**Exercise instructions:**
For the records below, print the lines from the line with "г. Москва, вн.тер." through the line with "POIS ENTÃO SEJA..." exactly as written; include both end lines and exclude the rest.

**Extracted data:**
_ _ _ _

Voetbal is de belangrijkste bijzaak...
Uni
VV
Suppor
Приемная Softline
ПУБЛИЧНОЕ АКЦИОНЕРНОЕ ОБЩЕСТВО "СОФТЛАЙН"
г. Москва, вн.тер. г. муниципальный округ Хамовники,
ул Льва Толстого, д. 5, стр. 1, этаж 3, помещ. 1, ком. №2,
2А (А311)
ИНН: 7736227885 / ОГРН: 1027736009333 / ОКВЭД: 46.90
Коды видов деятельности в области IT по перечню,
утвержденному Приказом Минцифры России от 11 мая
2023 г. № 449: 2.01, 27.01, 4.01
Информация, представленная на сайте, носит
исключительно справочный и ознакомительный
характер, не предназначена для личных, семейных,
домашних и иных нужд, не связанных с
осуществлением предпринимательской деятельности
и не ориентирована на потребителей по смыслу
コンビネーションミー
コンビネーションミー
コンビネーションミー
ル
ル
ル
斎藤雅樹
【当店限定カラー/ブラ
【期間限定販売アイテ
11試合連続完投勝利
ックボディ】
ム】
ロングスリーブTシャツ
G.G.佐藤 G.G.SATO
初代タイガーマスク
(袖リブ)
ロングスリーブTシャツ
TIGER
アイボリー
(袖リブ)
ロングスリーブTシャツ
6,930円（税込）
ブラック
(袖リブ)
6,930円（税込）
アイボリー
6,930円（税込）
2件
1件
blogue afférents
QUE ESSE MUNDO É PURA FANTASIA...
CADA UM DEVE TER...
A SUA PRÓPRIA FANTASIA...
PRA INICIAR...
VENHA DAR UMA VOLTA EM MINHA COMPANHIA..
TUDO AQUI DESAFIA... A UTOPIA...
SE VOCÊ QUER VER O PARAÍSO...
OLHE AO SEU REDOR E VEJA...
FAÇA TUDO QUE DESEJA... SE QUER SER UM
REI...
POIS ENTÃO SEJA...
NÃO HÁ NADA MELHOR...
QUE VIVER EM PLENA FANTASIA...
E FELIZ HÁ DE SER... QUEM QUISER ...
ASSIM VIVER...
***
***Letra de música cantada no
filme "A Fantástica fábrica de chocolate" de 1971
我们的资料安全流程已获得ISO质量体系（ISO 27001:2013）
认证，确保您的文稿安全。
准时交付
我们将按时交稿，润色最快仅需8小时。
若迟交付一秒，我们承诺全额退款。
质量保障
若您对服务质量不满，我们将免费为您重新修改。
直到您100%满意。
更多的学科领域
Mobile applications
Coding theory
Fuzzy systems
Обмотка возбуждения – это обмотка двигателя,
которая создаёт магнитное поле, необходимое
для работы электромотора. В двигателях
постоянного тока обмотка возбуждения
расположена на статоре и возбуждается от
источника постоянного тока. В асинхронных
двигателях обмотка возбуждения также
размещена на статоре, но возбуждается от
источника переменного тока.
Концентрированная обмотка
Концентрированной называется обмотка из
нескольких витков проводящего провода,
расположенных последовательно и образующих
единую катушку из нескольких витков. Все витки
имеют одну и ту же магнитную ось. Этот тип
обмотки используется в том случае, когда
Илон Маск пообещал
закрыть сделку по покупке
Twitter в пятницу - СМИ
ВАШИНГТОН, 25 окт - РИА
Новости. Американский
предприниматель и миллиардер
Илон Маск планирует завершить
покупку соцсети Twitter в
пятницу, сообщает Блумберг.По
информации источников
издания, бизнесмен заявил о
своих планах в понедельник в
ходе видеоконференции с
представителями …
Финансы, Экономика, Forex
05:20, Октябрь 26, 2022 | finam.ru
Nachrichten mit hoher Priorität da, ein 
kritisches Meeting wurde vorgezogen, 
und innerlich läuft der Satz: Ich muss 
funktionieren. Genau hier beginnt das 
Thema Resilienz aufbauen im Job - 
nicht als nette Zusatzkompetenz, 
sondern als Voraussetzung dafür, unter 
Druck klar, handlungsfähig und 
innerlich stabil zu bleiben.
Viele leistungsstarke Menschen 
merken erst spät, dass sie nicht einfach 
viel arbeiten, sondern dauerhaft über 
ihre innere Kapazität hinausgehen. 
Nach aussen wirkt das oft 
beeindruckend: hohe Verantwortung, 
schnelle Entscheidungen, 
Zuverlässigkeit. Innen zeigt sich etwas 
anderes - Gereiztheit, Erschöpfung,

_ _ _ _

**Exercise result:**
г. Москва, вн.тер. г. муниципальный округ Хамовники,
ул Льва Толстого, д. 5, стр. 1, этаж 3, помещ. 1, ком. №2,
2А (А311)
ИНН: 7736227885 / ОГРН: 1027736009333 / ОКВЭД: 46.90
Коды видов деятельности в области IT по перечню,
утвержденному Приказом Минцифры России от 11 мая
2023 г. № 449: 2.01, 27.01, 4.01
Информация, представленная на сайте, носит
исключительно справочный и ознакомительный
характер, не предназначена для личных, семейных,
домашних и иных нужд, не связанных с
осуществлением предпринимательской деятельности
и не ориентирована на потребителей по смыслу
コンビネーションミー
コンビネーションミー
コンビネーションミー
ル
ル
ル
斎藤雅樹
【当店限定カラー/ブラ
【期間限定販売アイテ
11試合連続完投勝利
ックボディ】
ム】
ロングスリーブTシャツ
G.G.佐藤 G.G.SATO
初代タイガーマスク
(袖リブ)
ロングスリーブTシャツ
TIGER
アイボリー
(袖リブ)
ロングスリーブTシャツ
6,930円（税込）
ブラック
(袖リブ)
6,930円（税込）
アイボリー
6,930円（税込）
2件
1件
blogue afférents
QUE ESSE MUNDO É PURA FANTASIA...
CADA UM DEVE TER...
A SUA PRÓPRIA FANTASIA...
PRA INICIAR...
VENHA DAR UMA VOLTA EM MINHA COMPANHIA..
TUDO AQUI DESAFIA... A UTOPIA...
SE VOCÊ QUER VER O PARAÍSO...
OLHE AO SEU REDOR E VEJA...
FAÇA TUDO QUE DESEJA... SE QUER SER UM
REI...
POIS ENTÃO SEJA...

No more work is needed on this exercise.